§ **Dataset excerpts**
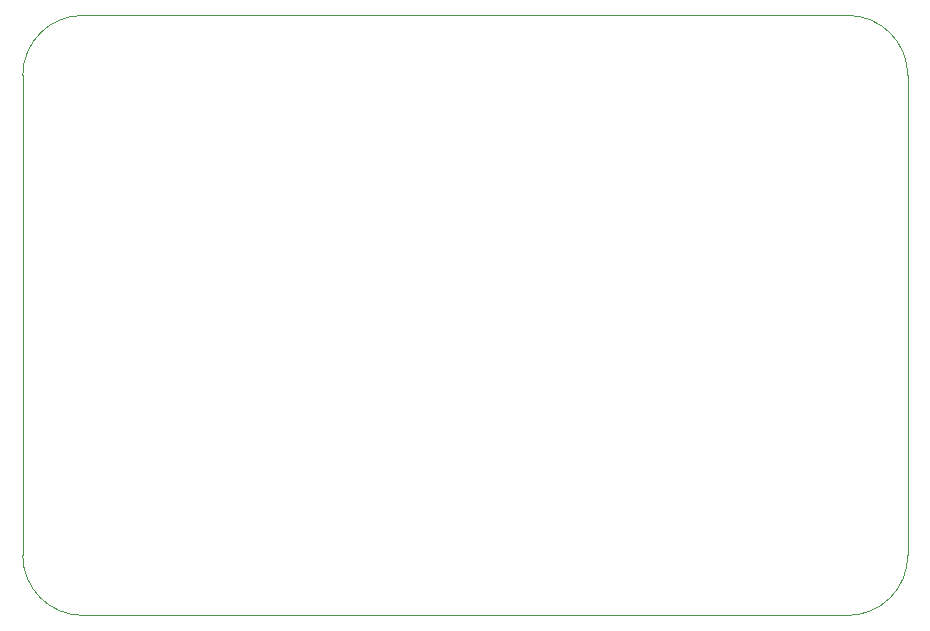
<source format=gbr>
%TF.GenerationSoftware,KiCad,Pcbnew,7.0.5*%
%TF.CreationDate,2023-07-03T19:11:47+08:00*%
%TF.ProjectId,raspnixie-kicad,72617370-6e69-4786-9965-2d6b69636164,rev?*%
%TF.SameCoordinates,Original*%
%TF.FileFunction,Profile,NP*%
%FSLAX46Y46*%
G04 Gerber Fmt 4.6, Leading zero omitted, Abs format (unit mm)*
G04 Created by KiCad (PCBNEW 7.0.5) date 2023-07-03 19:11:47*
%MOMM*%
%LPD*%
G01*
G04 APERTURE LIST*
%TA.AperFunction,Profile*%
%ADD10C,0.100000*%
%TD*%
G04 APERTURE END LIST*
D10*
X60987123Y-84228077D02*
G75*
G03*
X66067077Y-89308077I5079977J-23D01*
G01*
X66067077Y-38508077D02*
G75*
G03*
X60987077Y-43588077I3J-5080003D01*
G01*
X60987077Y-84228077D02*
X60987077Y-43588077D01*
X135917077Y-43588077D02*
X135917077Y-84228077D01*
X130837077Y-89308077D02*
G75*
G03*
X135917077Y-84228077I23J5079977D01*
G01*
X135917123Y-43588077D02*
G75*
G03*
X130837077Y-38508077I-5080023J-23D01*
G01*
X66067077Y-38508077D02*
X130837077Y-38508077D01*
X130837077Y-89308077D02*
X66067077Y-89308077D01*
M02*

</source>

§ **Brief**
After locating the line with "X60987077Y-84228077D02*", output that line and every later one exactly, through the end of the entries above.

§ **Answer to the exercise**
X60987077Y-84228077D02*
X60987077Y-43588077D01*
X135917077Y-43588077D02*
X135917077Y-84228077D01*
X130837077Y-89308077D02*
G75*
G03*
X135917077Y-84228077I23J5079977D01*
G01*
X135917123Y-43588077D02*
G75*
G03*
X130837077Y-38508077I-5080023J-23D01*
G01*
X66067077Y-38508077D02*
X130837077Y-38508077D01*
X130837077Y-89308077D02*
X66067077Y-89308077D01*
M02*

</source>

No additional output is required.